Posted by John Montana :: The PelliGroup

October 13, 2008

Nat’l Economic Research Assocs., Inc. v. Evans, LECG Corp., 21 Mass. L. Rptr. 337 (Mass. Super. Ct. Aug. 3, 2006). Services such as Yahoo mail make a screen shot of your activity in a temp file, such that password- protected e-mail you access is accessible later in the form of the temp file screen shot. In this case, the employer sought access to otherwise privileged attorney/client e-mail from a private, password-protected account (stored on an employer-owned computer as a temp file) based upon a theory that a reasonable person would have known of the screen shot temp file and that these would be accessible to a forensic expert; and that privilege was thereby waived. The court rejected this argument, stating that:

“This Court does not agree that any reasonable person would have known this information. Certainly, until this motion, this Court did not know of the routine storing of “screen shots” from private Internet e-mail accounts on a computer’s hard disk.”

The court then concluded that:

“The bottom line is that, if an employer wishes to read an employee’s attorney-client communications unintentionally stored in a temporary file on a company-owned computer that were made via a private, password-protected e-mail account accessed through the Internet, not the company’s Intranet, the employer must plainly communicate to the employee that:
1. all such e-mails are stored on the hard disk of the company’s computer in a “screen shot” temporary file; and

2. the company expressly reserves the right to retrieve those temporary files and read them.

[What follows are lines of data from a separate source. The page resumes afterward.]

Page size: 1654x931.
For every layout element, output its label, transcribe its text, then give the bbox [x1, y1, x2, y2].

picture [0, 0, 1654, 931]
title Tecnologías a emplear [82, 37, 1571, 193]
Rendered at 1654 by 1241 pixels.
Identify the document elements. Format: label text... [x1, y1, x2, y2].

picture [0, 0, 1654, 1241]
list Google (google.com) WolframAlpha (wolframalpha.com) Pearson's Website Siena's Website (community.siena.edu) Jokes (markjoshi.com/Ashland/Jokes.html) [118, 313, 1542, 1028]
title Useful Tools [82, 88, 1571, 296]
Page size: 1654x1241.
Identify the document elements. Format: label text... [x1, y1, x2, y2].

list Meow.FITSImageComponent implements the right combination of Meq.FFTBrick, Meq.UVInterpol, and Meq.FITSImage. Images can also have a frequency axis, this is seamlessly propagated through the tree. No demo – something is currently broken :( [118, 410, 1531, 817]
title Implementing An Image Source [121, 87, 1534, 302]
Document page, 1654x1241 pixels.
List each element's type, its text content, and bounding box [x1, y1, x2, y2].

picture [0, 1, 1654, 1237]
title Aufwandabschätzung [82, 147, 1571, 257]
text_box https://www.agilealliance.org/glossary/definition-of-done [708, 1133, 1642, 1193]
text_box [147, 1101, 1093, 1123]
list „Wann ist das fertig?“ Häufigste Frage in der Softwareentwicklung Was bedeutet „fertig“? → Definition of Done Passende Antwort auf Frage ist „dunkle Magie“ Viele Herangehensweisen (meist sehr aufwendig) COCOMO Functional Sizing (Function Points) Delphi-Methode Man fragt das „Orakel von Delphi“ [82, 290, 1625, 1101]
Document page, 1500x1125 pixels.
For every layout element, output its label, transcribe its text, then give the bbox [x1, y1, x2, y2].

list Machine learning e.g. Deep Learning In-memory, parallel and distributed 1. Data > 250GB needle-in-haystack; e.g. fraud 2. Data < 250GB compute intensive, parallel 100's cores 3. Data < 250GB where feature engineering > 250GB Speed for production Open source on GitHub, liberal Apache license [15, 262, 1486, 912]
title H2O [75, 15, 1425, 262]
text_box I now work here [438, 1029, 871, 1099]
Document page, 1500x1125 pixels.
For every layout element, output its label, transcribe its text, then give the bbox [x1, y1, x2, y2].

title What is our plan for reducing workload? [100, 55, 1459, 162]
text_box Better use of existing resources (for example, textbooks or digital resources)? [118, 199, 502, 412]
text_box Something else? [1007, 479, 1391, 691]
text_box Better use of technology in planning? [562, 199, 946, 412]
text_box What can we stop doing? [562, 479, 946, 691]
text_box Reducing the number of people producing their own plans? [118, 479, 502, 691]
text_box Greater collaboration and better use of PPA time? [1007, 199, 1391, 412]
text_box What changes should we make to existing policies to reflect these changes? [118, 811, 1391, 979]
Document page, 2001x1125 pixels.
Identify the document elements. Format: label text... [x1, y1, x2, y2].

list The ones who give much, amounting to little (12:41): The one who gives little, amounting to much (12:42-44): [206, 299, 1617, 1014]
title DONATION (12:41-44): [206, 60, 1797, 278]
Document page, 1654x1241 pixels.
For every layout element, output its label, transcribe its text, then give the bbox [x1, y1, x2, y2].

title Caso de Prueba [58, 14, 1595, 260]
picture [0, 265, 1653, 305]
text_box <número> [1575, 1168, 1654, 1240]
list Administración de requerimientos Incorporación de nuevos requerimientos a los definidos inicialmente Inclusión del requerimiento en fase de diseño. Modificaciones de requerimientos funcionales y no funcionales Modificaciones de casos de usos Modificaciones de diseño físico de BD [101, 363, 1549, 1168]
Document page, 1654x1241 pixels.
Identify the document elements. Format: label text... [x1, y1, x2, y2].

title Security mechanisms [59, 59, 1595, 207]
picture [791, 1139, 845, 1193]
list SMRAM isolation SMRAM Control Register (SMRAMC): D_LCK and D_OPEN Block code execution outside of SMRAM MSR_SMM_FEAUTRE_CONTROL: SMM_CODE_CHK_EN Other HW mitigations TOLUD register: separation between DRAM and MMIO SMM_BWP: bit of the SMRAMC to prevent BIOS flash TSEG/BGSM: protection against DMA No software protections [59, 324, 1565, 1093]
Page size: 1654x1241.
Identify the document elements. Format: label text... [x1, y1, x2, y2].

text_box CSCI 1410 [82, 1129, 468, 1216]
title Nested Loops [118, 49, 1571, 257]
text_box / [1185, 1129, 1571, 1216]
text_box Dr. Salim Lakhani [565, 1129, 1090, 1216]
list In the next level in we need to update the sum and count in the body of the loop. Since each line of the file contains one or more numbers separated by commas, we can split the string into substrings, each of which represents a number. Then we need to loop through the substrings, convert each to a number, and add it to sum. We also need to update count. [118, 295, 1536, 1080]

Only after receiving such clear guidance can employees fairly be expected to understand that their reasonable expectation in the privacy of these attorney-client communications has been compromised by the employer.”
This is one of a series of recent cases potentially limiting the scope of employer policies granting the employer unlimited access to data on employer-owned computers. The usual rule of thumb that employer access to data is virtually unlimited if stated in a policy may need re-visiting, or at least employers may have to draft such policies with considerably more care and in more detail in the future.